Immediately after the Russian invasion of Ukraine, there was general uncertainty in the market for a few weeks. It was not clear what consequences the war would have. Stock markets began to fall. When this initial uncertainty subsided, it became increasingly clear that the war would drive inflation, cause further trade disruptions and weaken the economy. In the last two months, there has been much focus on the series of interest rate hikes that leading central banks have begun to implement in order to reduce inflation. Stock markets have continued to fall. There has been a rapid transition from an environment of distinctly low interest rate to more normal interest rate levels. In that phase, developments have at times been volatile.
How are Kommuninvest’s volumes and results affected?
– We have had good stability in our funding. We have made transactions with positive results in all three of our strategic markets: SEK, USD and EUR. But some other issuers – a number of them in the municipal sector – have faced challenges. Issuers in the municipal sector have from time to time during the spring concluded that the market has not been that attractive. Some of them have then turned to us. This has contributed to a slightly higher lending growth for us than initially expected.

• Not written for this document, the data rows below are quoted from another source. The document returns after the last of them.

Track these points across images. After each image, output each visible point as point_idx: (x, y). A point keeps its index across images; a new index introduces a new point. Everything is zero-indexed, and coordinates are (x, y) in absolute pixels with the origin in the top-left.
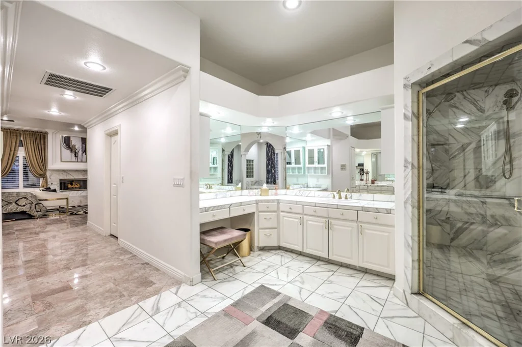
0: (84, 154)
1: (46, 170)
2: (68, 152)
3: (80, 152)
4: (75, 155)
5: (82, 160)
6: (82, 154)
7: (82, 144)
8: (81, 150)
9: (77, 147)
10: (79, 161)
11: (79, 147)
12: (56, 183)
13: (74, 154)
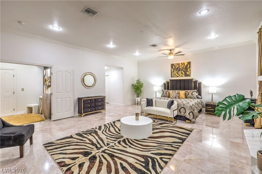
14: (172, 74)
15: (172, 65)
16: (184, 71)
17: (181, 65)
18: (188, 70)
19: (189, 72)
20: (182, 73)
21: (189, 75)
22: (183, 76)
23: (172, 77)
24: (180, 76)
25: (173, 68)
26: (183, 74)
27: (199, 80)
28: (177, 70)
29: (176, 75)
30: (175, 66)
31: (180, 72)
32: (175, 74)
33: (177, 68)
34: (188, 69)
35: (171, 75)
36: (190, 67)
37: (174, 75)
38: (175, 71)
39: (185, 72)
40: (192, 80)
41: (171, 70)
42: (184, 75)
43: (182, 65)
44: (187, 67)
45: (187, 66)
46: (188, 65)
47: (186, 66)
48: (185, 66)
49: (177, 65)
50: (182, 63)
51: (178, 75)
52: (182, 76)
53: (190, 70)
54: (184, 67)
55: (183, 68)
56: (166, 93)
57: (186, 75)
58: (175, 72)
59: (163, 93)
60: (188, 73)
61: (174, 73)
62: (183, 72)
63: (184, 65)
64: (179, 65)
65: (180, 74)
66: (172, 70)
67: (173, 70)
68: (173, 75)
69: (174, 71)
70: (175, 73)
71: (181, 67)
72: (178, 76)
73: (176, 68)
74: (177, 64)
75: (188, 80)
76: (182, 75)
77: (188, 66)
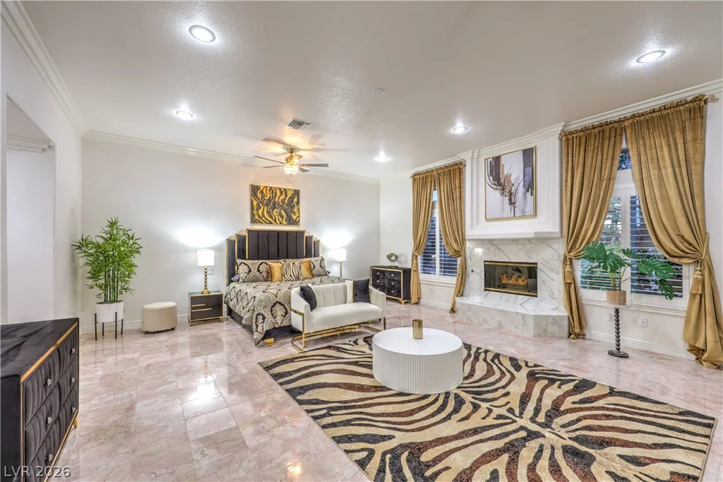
0: (529, 194)
1: (463, 241)
2: (497, 194)
3: (521, 190)
4: (510, 200)
5: (523, 212)
6: (525, 194)
7: (525, 167)
8: (522, 183)
9: (513, 179)
10: (517, 215)
11: (517, 178)
12: (479, 271)
13: (507, 198)
14: (253, 215)
15: (255, 189)
16: (285, 211)
17: (278, 193)
18: (295, 210)
19: (297, 215)
20: (280, 214)
21: (296, 223)
22: (284, 222)
23: (253, 221)
24: (275, 221)
25: (257, 197)
26: (282, 217)
27: (316, 236)
28: (267, 205)
29: (266, 219)
30: (262, 192)
31: (275, 210)
32: (263, 216)
33: (269, 200)
34: (294, 206)
35: (252, 218)
36: (298, 203)
37: (259, 217)
38: (262, 207)
39: (287, 214)
40: (303, 232)
41: (252, 202)
42: (286, 220)
43: (281, 193)
44: (292, 201)
45: (292, 198)
46: (294, 198)
47: (290, 198)
48: (287, 199)
49: (268, 192)
50: (280, 189)
51: (270, 219)
52: (280, 223)
53: (298, 210)
54: (286, 201)
55: (283, 201)
56: (259, 271)
57: (291, 222)
58: (263, 210)
59: (250, 271)
60: (294, 217)
61: (260, 211)
62: (282, 212)
63: (286, 196)
64: (273, 192)
65: (277, 217)
66: (255, 203)
67: (258, 204)
68: (256, 217)
69: (259, 208)
70: (263, 213)
71: (279, 198)
72: (271, 223)
73: (267, 198)
74: (268, 189)
75: (297, 233)
76: (281, 219)
77: (296, 200)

We have a basic structure that has always proved solid when markets have gone turbulent. The volatility in recent months has resulted in relatively large collateral flows. But that can be handled without difficulty. We have a strong capital base, a large liquidity buffer and well-established funding operations in our strategic markets. This gives us good access and prices. We have had no problems in standing firm.
In terms of financial performance, the risk tax is a new and large burden for 2022. We have also seen that our unrealized changes in market values have developed negatively. These have primarily been attributable to funding in USD having become cheaper relative to funding in SEK. However, since we intend to hold assets and liabilities to maturity, such values are not normally realized. Nevertheless, the effects must be taken into account. The combination of these two factors imply that we are moving towards a negative operating profit for the first half of the year. At the same time, the operating income is developing as expected.
What should we expect from the near future?
– I think there are good reasons to believe that the fixed income market will gradually adapt to new conditions. The trend of rising interest rates is likely to continue. I also believe that we should expect a longer period of uncertainty. But over time, at least in the long run, things tend to fall into place.
Having said that, it is certainly the case that new upheavals in the outside world – for example linked to the war in Ukraine – could significantly escalate stress levels again. It is very difficult to predict where all of this will go.